Johann Gottfried Herder, in his Reflections on the Philosophy of the History of Mankind, put forward the idea that there are no divides between peoples; as Herder states, “ … all mankind are only one and the same species” (Brophy p375). Herder theorizes that all civilizations are colored differently due to time, place, and climate, but are essentially the same at their core, as he states, “… all [civilizations] are … shades of the same great picture…” (Brophy p375). Giuseppi Mazzini’s and Johann Gottlieb Fichte’s ideas somewhat agree with Herder’s opinion: Mazzini, in Duties of Man, states that nations are defined by the design of God, according to geographical features such as rivers, mountains, and seas, but have been distorted by “bad governments” due to conquest or greed (Brophy p385). Fichte, however, in his Addresses to the German Nation, believes that the German nation is defined by everyone who speaks German (Brophy p378). Herder believes that the stronger nationalist feel the civilization had, the more successful it was, as he writes, “the more firm … the bond of union, which … connected all the members of the state … the more brilliant figure it made in history” (Brophy p376). Mazzini, on the other hand, believes that nationalism involves self-rule, and dispensing with other forms of government, as Mazzini states that, “The Map of Europe will be remade. The Countries of the People will rise … upon the ruins of the Countries of Kings and privileged castes” (Brophy p384). Fichte agrees with him, stating, “To [the German Nation of today] has fallen the greater destiny … to annihilate the rule of brute physical force in the world” (Brophy p379).

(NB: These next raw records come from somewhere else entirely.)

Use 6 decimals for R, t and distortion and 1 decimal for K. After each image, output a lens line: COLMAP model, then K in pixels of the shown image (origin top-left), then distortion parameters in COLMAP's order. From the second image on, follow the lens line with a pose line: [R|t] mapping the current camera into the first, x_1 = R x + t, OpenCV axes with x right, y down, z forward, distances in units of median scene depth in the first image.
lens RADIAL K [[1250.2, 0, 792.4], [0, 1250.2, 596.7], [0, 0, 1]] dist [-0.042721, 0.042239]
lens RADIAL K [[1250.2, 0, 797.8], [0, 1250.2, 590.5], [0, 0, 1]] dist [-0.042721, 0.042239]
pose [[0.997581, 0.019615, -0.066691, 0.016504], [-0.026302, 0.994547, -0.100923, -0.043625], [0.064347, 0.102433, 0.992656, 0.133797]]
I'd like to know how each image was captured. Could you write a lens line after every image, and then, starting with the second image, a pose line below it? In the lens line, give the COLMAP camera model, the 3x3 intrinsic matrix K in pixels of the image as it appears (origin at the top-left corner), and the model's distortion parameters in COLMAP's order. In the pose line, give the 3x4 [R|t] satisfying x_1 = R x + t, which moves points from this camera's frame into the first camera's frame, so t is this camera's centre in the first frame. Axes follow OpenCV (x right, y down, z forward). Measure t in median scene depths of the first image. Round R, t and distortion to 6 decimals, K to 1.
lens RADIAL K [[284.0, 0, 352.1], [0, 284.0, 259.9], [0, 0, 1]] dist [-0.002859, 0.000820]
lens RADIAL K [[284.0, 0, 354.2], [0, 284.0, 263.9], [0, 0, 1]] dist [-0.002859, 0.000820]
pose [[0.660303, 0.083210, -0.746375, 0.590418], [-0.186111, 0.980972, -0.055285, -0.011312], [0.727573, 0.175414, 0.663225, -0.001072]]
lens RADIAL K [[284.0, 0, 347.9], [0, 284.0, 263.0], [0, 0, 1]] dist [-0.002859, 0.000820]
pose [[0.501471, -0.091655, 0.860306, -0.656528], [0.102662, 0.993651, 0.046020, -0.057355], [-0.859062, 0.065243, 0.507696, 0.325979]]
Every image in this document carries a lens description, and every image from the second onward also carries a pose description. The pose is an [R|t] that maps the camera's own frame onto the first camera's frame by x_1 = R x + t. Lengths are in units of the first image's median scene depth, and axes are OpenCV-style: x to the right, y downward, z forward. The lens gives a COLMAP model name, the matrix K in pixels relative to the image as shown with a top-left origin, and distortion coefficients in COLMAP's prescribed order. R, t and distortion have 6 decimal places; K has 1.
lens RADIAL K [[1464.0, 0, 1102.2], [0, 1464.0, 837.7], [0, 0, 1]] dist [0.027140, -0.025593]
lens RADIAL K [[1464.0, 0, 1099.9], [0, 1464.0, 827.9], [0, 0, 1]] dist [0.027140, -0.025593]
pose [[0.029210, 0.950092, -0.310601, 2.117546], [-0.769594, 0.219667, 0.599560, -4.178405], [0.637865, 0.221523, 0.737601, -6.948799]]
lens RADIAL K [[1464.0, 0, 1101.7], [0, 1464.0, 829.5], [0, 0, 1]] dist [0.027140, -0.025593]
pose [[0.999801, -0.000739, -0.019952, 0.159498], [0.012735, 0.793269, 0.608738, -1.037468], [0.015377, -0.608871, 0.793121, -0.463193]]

Renan, however, differs from the other writers: in What is a Nation, he states that a nation is not based on dynastic principle, nor race, nor language, nor geography (Brophy p391-3). Instead, Renan says that a nation is “a soul, a spiritual principle” (Brophy p393), made up of the commitment of those within it. Renan discusses nationalism as the measuring force of the validity of a nation; a nation that is nationalistic, or believes in itself, “ … is legitimate and has the right to exist” (Brophy p394), while, conversely, a “[true] nation never has any real interest in annexing or holding onto a country against its will” (Brophy p394). In a sense, then, nationalism is the liberating force of a people; they have the right to chose what nation they belong to, or to form their own.